Exercise details:
Could you please retype all of the data below exactly?
- - -
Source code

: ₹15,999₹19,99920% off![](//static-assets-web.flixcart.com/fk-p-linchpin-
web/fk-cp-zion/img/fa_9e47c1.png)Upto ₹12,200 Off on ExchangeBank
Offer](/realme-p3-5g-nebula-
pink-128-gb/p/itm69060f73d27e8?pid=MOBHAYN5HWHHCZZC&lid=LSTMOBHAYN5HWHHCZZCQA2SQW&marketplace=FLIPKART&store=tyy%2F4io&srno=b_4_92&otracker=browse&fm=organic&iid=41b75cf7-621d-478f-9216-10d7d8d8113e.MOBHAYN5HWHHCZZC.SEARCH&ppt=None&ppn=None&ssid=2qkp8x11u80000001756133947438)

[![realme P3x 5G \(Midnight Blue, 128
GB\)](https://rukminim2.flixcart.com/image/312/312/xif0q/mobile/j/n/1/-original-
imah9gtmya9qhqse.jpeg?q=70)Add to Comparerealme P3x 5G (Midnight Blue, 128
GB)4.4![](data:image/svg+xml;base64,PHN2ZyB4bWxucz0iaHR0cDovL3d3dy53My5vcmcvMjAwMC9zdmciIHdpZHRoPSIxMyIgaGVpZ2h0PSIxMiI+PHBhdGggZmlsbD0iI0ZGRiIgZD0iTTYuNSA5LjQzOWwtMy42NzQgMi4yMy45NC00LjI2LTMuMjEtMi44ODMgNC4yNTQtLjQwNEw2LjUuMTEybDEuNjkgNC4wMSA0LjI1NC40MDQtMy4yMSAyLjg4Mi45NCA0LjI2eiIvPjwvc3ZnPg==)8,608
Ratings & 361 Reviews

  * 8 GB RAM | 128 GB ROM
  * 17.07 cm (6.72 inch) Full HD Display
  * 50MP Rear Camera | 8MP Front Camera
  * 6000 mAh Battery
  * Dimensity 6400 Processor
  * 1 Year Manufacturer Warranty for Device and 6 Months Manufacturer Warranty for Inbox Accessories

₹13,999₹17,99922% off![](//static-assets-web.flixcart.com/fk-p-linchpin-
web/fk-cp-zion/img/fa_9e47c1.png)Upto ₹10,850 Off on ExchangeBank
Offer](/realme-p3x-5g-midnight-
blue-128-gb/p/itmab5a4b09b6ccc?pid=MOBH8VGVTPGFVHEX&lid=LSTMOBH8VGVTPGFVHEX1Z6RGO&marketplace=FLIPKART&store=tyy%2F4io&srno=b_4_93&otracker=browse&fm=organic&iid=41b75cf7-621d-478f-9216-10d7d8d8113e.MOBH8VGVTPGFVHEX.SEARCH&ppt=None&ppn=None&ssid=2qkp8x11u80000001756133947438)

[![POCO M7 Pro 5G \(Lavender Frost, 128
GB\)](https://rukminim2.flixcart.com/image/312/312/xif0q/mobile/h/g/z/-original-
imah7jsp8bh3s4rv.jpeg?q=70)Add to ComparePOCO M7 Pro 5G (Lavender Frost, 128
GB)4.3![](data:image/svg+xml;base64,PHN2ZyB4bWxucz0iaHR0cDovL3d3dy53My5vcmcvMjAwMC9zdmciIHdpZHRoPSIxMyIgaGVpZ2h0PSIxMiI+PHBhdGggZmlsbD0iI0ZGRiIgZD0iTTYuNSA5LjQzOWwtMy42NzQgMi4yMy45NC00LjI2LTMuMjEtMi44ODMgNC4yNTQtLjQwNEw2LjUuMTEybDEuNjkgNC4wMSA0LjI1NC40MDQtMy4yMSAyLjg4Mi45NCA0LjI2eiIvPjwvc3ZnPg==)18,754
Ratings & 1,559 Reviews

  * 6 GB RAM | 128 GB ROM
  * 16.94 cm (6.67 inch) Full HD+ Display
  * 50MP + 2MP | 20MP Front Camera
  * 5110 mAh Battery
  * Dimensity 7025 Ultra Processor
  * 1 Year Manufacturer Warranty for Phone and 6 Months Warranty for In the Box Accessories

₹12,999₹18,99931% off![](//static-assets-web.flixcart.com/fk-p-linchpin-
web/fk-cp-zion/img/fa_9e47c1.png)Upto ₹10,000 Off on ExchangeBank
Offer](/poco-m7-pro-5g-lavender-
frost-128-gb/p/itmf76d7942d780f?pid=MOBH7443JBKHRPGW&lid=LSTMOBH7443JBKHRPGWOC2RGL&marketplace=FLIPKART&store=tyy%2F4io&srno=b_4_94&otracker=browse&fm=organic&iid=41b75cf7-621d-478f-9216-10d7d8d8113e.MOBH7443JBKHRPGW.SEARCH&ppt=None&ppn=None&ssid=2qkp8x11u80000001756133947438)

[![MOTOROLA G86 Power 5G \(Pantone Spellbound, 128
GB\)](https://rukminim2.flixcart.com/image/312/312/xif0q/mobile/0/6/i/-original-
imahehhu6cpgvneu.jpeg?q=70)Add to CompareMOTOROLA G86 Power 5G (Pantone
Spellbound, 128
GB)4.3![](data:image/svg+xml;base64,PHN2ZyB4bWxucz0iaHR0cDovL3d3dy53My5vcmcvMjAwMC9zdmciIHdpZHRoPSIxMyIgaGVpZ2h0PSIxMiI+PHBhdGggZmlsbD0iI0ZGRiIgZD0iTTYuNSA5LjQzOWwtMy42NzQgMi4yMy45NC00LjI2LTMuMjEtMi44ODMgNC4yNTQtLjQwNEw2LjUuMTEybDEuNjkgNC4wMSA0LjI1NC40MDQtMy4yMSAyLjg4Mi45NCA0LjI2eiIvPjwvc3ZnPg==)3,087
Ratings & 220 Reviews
- - -
Written response:
Source code

: ₹15,999₹19,99920% off![](//static-assets-web.flixcart.com/fk-p-linchpin-
web/fk-cp-zion/img/fa_9e47c1.png)Upto ₹12,200 Off on ExchangeBank
Offer](/realme-p3-5g-nebula-
pink-128-gb/p/itm69060f73d27e8?pid=MOBHAYN5HWHHCZZC&lid=LSTMOBHAYN5HWHHCZZCQA2SQW&marketplace=FLIPKART&store=tyy%2F4io&srno=b_4_92&otracker=browse&fm=organic&iid=41b75cf7-621d-478f-9216-10d7d8d8113e.MOBHAYN5HWHHCZZC.SEARCH&ppt=None&ppn=None&ssid=2qkp8x11u80000001756133947438)

[![realme P3x 5G \(Midnight Blue, 128
GB\)](https://rukminim2.flixcart.com/image/312/312/xif0q/mobile/j/n/1/-original-
imah9gtmya9qhqse.jpeg?q=70)Add to Comparerealme P3x 5G (Midnight Blue, 128
GB)4.4![](data:image/svg+xml;base64,PHN2ZyB4bWxucz0iaHR0cDovL3d3dy53My5vcmcvMjAwMC9zdmciIHdpZHRoPSIxMyIgaGVpZ2h0PSIxMiI+PHBhdGggZmlsbD0iI0ZGRiIgZD0iTTYuNSA5LjQzOWwtMy42NzQgMi4yMy45NC00LjI2LTMuMjEtMi44ODMgNC4yNTQtLjQwNEw2LjUuMTEybDEuNjkgNC4wMSA0LjI1NC40MDQtMy4yMSAyLjg4Mi45NCA0LjI2eiIvPjwvc3ZnPg==)8,608
Ratings & 361 Reviews

  * 8 GB RAM | 128 GB ROM
  * 17.07 cm (6.72 inch) Full HD Display
  * 50MP Rear Camera | 8MP Front Camera
  * 6000 mAh Battery
  * Dimensity 6400 Processor
  * 1 Year Manufacturer Warranty for Device and 6 Months Manufacturer Warranty for Inbox Accessories

₹13,999₹17,99922% off![](//static-assets-web.flixcart.com/fk-p-linchpin-
web/fk-cp-zion/img/fa_9e47c1.png)Upto ₹10,850 Off on ExchangeBank
Offer](/realme-p3x-5g-midnight-
blue-128-gb/p/itmab5a4b09b6ccc?pid=MOBH8VGVTPGFVHEX&lid=LSTMOBH8VGVTPGFVHEX1Z6RGO&marketplace=FLIPKART&store=tyy%2F4io&srno=b_4_93&otracker=browse&fm=organic&iid=41b75cf7-621d-478f-9216-10d7d8d8113e.MOBH8VGVTPGFVHEX.SEARCH&ppt=None&ppn=None&ssid=2qkp8x11u80000001756133947438)

[![POCO M7 Pro 5G \(Lavender Frost, 128
GB\)](https://rukminim2.flixcart.com/image/312/312/xif0q/mobile/h/g/z/-original-
imah7jsp8bh3s4rv.jpeg?q=70)Add to ComparePOCO M7 Pro 5G (Lavender Frost, 128
GB)4.3![](data:image/svg+xml;base64,PHN2ZyB4bWxucz0iaHR0cDovL3d3dy53My5vcmcvMjAwMC9zdmciIHdpZHRoPSIxMyIgaGVpZ2h0PSIxMiI+PHBhdGggZmlsbD0iI0ZGRiIgZD0iTTYuNSA5LjQzOWwtMy42NzQgMi4yMy45NC00LjI2LTMuMjEtMi44ODMgNC4yNTQtLjQwNEw2LjUuMTEybDEuNjkgNC4wMSA0LjI1NC40MDQtMy4yMSAyLjg4Mi45NCA0LjI2eiIvPjwvc3ZnPg==)18,754
Ratings & 1,559 Reviews

  * 6 GB RAM | 128 GB ROM
  * 16.94 cm (6.67 inch) Full HD+ Display
  * 50MP + 2MP | 20MP Front Camera
  * 5110 mAh Battery
  * Dimensity 7025 Ultra Processor
  * 1 Year Manufacturer Warranty for Phone and 6 Months Warranty for In the Box Accessories

₹12,999₹18,99931% off![](//static-assets-web.flixcart.com/fk-p-linchpin-
web/fk-cp-zion/img/fa_9e47c1.png)Upto ₹10,000 Off on ExchangeBank
Offer](/poco-m7-pro-5g-lavender-
frost-128-gb/p/itmf76d7942d780f?pid=MOBH7443JBKHRPGW&lid=LSTMOBH7443JBKHRPGWOC2RGL&marketplace=FLIPKART&store=tyy%2F4io&srno=b_4_94&otracker=browse&fm=organic&iid=41b75cf7-621d-478f-9216-10d7d8d8113e.MOBH7443JBKHRPGW.SEARCH&ppt=None&ppn=None&ssid=2qkp8x11u80000001756133947438)

[![MOTOROLA G86 Power 5G \(Pantone Spellbound, 128
GB\)](https://rukminim2.flixcart.com/image/312/312/xif0q/mobile/0/6/i/-original-
imahehhu6cpgvneu.jpeg?q=70)Add to CompareMOTOROLA G86 Power 5G (Pantone
Spellbound, 128
GB)4.3![](data:image/svg+xml;base64,PHN2ZyB4bWxucz0iaHR0cDovL3d3dy53My5vcmcvMjAwMC9zdmciIHdpZHRoPSIxMyIgaGVpZ2h0PSIxMiI+PHBhdGggZmlsbD0iI0ZGRiIgZD0iTTYuNSA5LjQzOWwtMy42NzQgMi4yMy45NC00LjI2LTMuMjEtMi44ODMgNC4yNTQtLjQwNEw2LjUuMTEybDEuNjkgNC4wMSA0LjI1NC40MDQtMy4yMSAyLjg4Mi45NCA0LjI2eiIvPjwvc3ZnPg==)3,087
Ratings & 220 Reviews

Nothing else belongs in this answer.